The call button hung lifelessly on the bed rail and he repeatedly pushed the button until a nurse entered the room.  Before even engaging Danny in post-surgery banter she glanced at his hospital wrist-band, diligently checked all of the monitors and made notes in the chart that hung from the foot of his bed.  She lifted the bedding from the bottom of the bed, inexplicably checked his legs and tenderly replaced the covers.

“How are you feeling?”, she finally asked.

Danny spoke through his dry mouth, “I thought this would feel much worse.”

Her response baffled him.  “You will think you can feel your toes for a while.  They call it phantom pain.”

His look of complete bewilderment took her by surprise.  She guessed his silence was just his way of processing his loss.  She regarded the monitors one more time before leaving with the promise of returning with ice chips.
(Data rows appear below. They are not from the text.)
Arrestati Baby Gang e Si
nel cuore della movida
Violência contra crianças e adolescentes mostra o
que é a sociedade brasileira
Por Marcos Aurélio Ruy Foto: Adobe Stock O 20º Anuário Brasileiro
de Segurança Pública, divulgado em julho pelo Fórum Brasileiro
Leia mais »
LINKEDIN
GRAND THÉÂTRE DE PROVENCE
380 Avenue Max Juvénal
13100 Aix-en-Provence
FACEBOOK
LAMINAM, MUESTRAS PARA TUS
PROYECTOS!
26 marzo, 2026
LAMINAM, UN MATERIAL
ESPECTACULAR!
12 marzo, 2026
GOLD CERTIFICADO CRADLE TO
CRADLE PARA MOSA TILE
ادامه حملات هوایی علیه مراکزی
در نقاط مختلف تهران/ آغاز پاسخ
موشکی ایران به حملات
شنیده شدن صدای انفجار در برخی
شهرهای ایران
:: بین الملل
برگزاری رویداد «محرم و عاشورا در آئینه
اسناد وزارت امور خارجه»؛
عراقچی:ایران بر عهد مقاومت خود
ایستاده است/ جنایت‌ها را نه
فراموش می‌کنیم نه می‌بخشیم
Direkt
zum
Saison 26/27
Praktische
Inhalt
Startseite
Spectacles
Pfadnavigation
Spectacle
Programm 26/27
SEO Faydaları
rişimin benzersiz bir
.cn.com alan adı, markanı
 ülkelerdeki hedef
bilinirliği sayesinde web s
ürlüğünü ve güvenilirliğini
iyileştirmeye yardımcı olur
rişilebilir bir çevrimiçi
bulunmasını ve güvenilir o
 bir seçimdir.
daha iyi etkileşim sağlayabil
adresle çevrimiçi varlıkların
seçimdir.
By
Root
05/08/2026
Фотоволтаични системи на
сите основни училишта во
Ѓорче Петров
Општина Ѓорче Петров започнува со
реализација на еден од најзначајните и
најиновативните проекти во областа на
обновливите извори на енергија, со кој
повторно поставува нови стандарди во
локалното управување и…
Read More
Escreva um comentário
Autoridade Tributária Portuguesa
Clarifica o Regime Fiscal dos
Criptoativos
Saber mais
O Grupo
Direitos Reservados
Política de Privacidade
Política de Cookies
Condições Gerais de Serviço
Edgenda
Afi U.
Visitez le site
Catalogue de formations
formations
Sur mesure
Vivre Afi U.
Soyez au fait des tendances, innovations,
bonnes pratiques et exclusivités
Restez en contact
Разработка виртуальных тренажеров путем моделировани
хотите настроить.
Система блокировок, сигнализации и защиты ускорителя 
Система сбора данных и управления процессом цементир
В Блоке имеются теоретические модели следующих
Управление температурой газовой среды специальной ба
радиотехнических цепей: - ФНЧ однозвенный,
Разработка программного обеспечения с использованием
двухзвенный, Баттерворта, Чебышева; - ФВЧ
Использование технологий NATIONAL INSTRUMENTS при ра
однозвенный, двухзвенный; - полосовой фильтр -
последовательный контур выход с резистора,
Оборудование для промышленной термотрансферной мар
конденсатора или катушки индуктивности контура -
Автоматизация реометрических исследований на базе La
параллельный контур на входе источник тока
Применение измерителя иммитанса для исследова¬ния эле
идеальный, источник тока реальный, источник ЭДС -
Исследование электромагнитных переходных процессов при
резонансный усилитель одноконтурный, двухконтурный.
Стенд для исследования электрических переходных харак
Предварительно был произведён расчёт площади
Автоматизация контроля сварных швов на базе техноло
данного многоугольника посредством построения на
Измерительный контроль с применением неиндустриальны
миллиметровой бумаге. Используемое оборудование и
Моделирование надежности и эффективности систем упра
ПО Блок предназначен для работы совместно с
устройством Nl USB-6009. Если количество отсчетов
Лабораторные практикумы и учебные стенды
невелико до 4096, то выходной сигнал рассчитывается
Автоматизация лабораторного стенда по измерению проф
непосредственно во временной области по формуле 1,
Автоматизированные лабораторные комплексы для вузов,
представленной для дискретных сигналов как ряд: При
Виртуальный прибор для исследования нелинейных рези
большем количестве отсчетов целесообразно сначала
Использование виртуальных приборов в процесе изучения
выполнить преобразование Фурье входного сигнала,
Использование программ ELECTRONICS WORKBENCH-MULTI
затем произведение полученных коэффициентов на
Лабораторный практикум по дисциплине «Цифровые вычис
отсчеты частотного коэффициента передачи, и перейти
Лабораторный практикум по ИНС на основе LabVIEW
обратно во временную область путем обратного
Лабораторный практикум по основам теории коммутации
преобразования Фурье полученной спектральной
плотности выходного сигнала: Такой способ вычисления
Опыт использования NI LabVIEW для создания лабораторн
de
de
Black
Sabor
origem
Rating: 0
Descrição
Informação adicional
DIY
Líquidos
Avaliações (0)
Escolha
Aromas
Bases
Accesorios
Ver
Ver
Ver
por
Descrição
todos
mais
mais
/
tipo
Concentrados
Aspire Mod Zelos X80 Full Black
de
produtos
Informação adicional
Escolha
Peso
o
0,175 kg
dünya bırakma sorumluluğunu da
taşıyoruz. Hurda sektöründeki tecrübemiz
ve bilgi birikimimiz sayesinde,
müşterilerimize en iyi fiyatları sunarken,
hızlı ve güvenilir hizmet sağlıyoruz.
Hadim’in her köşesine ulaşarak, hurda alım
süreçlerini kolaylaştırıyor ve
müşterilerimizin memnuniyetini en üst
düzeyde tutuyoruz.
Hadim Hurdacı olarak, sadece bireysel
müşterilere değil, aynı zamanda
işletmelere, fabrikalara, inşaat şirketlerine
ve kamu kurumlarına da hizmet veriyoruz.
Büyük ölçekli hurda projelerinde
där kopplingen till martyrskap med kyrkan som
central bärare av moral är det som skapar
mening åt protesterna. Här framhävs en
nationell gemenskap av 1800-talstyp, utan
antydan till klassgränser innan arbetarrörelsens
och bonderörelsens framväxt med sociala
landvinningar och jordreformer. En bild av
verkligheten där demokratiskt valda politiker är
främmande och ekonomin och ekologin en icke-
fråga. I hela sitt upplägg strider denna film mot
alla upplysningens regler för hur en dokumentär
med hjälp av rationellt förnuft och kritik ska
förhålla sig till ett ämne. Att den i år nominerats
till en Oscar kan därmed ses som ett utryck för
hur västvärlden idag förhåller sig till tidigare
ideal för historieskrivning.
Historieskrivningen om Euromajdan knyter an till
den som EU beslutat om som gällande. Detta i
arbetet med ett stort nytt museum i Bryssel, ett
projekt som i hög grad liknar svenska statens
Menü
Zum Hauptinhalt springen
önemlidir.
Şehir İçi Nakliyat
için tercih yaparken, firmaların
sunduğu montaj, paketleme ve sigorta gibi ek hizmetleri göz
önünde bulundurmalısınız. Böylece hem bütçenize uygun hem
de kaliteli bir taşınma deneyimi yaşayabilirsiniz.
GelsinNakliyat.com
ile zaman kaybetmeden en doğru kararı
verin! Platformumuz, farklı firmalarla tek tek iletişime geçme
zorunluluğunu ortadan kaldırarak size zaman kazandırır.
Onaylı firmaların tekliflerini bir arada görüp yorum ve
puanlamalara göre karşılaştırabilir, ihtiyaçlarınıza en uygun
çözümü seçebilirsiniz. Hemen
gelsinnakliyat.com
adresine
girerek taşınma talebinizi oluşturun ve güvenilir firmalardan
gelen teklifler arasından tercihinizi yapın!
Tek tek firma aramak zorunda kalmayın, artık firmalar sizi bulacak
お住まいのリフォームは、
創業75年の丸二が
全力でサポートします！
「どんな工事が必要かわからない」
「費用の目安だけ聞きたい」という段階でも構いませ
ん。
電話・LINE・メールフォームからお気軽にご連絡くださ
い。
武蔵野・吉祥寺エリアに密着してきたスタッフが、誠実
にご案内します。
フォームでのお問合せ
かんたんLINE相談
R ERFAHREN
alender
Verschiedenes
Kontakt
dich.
As the anesthesia began to clear his system he began to feel the after effects of the four-hour surgical procedure.  He could feel the dull ache beginning to throb but the pain was coming from his knee.  More than slightly disconcerted he reached for the call button once again.  This time a doctor entered and performed the same ritual with the monitors before beginning his communication.  Immersed in the chart in front of him, he absently began to speak.

“Okay Ms. Jenkins.  The procedure went extremely well and the lower part of your right leg was successfully amputated.  You will feel some discomfort but you have the ability to give yourself a dose of morphine……”.  His voice trailed off as he lifted his head and his vision of the patient in front of him finally swam into focus.  He looked directly at Danny and immediately re-examined the chart in front of him.  The doctor said nothing more.

Danny finally spoke,  “Did you just call me ‘Miss’ Jenkins?”

“Would you excuse me for just a moment?”, the doctor’s words were rushed as he left the room.  Danny incessantly pushed the call button with no response.

The doctor’s footsteps echoed through the hallway as he raced to the operating room.  As he pushed the doors open and entered the sterile room all eyes turned and fell heavily upon him.  Ms. Dani Jenkins lay sedated and poised for Gastric Bypass surgery.  Not one medical practitioner had commented on the unnecessary procedure but merely followed the direction on the chart – the wrong chart.

His words reverberated in the surgical chamber, “Look very closely at that medical chart.  You were about to make the second biggest mistake in the history of this hospital.”

6 thoughts on “Needles and the damage done – fiction

  1. When my wife had shoulder surgery they allowed me to stay in the prep room until the last possible moment, before they were forced to pry me away. I was actually touched by all the care they took to make sure there wouldn’t be a left/right mixup. Every single person who entered that room take a moment to confirm, and included the patient, what was about to take place. They even drew an X marks the spot. Things went well and they got it right. After the surgery that’s when they all became massive dillholes, but that’s another story. 🙂

    • Haha…glad to hear that. I’ve never had an experience like the one I wrote about, but I’ve seen horror stories on TV of real life events like it. Not sure why that story popped into my head, but I just went with it.

  2. Now that I stopped laughing from El Guapo’s comment…

    This would be a horrifying experience! Luckily, we’ve never encountered such an experience. They’ve always double/triple-checked, and the victim, er patient, hasn’t been left alone until the last possible minute.